___ Dados de origem ___

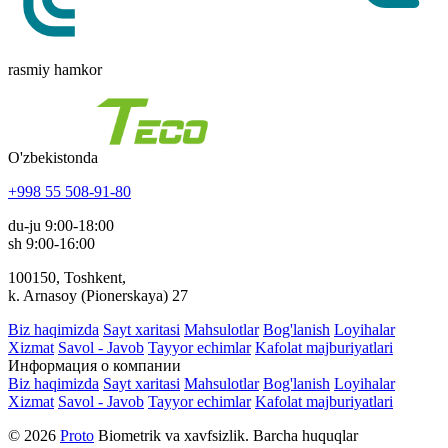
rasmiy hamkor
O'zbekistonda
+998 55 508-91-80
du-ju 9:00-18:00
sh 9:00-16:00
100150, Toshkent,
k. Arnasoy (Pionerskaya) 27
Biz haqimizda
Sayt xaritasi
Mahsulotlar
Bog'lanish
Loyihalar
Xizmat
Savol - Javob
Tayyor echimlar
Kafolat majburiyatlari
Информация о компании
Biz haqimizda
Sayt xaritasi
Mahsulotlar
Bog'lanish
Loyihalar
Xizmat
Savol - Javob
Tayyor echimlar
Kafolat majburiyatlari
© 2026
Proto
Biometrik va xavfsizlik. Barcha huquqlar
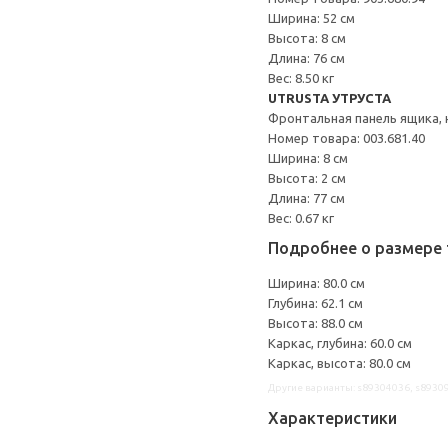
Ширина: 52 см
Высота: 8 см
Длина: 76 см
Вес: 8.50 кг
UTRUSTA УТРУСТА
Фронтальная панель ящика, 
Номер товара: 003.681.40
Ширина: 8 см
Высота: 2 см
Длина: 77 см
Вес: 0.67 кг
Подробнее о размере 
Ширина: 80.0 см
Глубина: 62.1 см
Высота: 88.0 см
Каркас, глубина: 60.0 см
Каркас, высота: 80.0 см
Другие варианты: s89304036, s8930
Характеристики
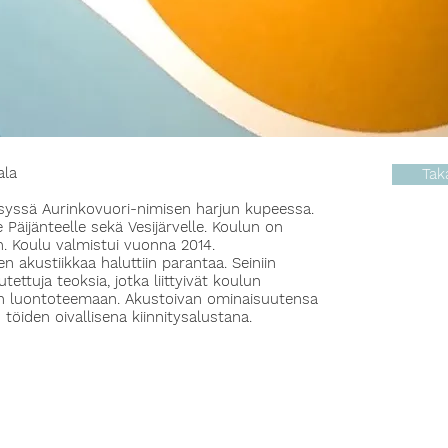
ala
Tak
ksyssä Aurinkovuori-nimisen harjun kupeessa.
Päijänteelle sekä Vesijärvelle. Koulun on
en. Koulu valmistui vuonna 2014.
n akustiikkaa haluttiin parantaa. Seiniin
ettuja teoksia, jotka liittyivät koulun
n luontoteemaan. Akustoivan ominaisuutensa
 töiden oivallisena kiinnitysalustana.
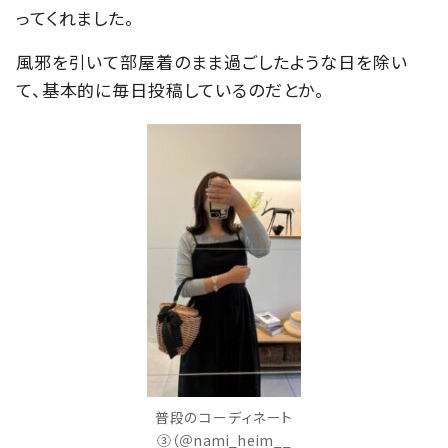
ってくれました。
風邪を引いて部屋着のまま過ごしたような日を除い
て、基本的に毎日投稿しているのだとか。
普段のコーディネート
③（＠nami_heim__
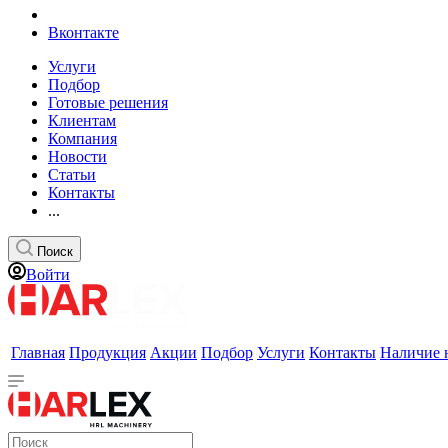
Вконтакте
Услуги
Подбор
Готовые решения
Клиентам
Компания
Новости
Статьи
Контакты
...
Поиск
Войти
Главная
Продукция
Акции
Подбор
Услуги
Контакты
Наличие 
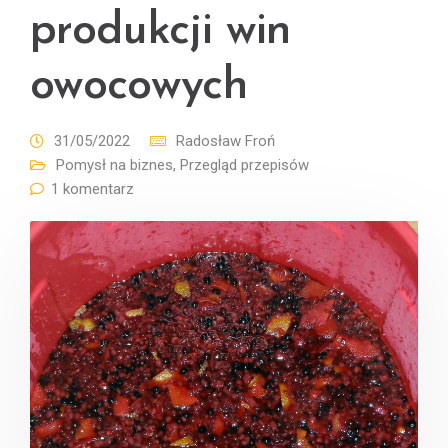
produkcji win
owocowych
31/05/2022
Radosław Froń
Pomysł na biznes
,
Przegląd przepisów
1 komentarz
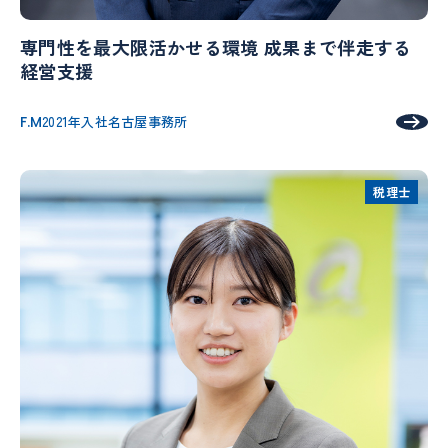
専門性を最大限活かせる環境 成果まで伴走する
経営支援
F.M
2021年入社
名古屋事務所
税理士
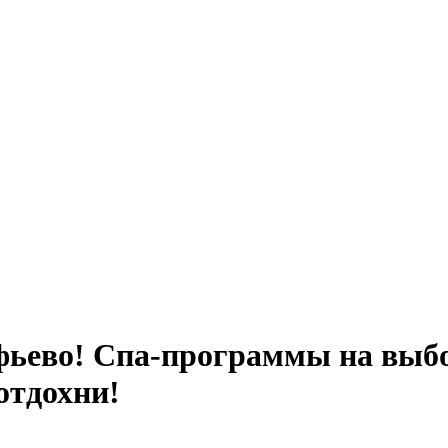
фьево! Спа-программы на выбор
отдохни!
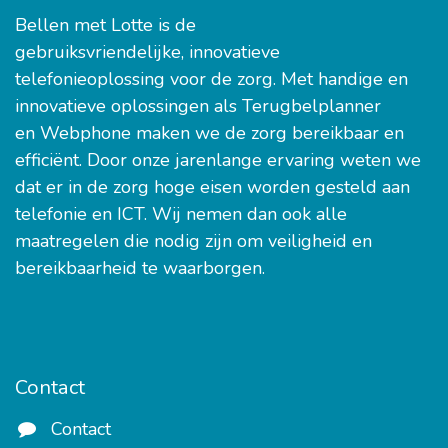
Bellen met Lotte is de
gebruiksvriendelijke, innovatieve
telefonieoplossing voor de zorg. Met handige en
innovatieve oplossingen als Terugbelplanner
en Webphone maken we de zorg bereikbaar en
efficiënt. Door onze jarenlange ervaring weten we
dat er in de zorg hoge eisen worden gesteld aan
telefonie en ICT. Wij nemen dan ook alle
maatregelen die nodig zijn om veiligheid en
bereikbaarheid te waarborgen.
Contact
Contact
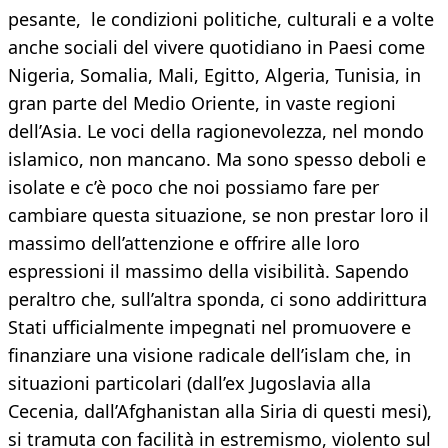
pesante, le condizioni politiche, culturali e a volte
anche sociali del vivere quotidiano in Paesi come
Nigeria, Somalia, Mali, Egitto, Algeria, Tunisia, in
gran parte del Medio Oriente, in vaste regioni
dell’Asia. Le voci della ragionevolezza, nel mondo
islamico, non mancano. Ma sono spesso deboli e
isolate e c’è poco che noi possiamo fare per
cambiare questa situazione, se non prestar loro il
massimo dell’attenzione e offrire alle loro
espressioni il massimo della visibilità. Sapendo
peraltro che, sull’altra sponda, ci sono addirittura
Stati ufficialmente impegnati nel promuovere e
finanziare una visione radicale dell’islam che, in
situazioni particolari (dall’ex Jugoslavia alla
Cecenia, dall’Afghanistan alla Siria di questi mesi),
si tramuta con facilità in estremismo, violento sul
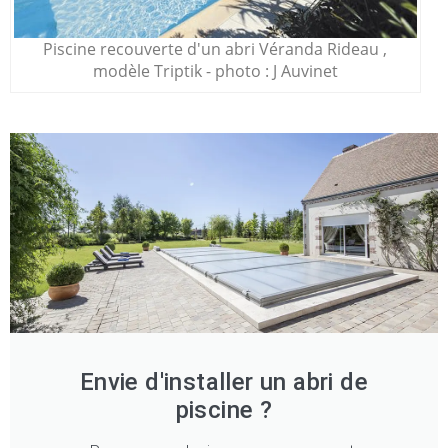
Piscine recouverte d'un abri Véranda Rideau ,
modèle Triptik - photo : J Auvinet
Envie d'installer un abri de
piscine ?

___
___ Dados de origem ___

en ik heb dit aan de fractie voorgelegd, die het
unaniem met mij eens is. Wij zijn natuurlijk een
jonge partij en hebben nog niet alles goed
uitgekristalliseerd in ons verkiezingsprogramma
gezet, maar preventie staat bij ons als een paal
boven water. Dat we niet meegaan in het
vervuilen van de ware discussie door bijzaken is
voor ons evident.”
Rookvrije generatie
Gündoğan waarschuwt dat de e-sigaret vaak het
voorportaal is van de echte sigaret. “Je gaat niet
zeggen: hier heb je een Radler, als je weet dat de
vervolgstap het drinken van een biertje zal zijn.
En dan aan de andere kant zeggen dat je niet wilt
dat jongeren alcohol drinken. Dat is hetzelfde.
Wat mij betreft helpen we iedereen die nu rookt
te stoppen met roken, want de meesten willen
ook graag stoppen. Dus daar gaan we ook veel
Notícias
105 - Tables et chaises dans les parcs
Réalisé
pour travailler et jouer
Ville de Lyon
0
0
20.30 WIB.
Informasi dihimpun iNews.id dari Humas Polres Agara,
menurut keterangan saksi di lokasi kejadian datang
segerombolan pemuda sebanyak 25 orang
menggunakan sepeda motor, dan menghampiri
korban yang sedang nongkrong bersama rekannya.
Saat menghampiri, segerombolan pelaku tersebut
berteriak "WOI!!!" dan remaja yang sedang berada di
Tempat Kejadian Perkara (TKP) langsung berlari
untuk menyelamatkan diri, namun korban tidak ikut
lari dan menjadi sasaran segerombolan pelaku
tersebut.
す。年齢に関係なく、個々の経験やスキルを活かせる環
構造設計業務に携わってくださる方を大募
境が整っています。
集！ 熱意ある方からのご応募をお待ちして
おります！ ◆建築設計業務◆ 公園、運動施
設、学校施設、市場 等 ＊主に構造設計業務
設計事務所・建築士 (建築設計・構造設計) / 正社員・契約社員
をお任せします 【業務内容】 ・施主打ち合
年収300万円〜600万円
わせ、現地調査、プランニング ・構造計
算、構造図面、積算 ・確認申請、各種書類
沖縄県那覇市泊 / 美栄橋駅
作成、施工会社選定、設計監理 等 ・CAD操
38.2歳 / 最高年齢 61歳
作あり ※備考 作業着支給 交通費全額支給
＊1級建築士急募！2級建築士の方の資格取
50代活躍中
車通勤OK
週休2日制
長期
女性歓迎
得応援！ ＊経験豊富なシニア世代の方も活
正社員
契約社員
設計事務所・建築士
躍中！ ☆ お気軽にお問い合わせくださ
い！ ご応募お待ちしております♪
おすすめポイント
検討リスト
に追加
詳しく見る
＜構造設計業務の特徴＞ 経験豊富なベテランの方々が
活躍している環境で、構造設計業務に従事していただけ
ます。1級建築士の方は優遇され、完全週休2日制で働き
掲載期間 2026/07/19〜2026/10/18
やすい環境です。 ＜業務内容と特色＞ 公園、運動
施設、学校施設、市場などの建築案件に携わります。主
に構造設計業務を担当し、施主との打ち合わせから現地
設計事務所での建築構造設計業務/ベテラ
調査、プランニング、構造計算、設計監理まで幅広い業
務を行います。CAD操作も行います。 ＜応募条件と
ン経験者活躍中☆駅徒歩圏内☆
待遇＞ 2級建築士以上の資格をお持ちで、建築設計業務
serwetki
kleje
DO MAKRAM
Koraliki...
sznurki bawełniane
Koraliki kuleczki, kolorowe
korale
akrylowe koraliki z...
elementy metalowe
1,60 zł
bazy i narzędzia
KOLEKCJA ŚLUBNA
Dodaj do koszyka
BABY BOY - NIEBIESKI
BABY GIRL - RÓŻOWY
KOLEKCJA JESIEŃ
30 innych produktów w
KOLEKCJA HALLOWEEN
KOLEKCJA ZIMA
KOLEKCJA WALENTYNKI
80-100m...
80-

___

*Tarefa a realizar:* Por favor, extraia todas as linhas acima em que aparece a palavra "KOLEKCJA".

*Resposta:*
KOLEKCJA ŚLUBNA
KOLEKCJA JESIEŃ
KOLEKCJA HALLOWEEN
KOLEKCJA ZIMA
KOLEKCJA WALENTYNKI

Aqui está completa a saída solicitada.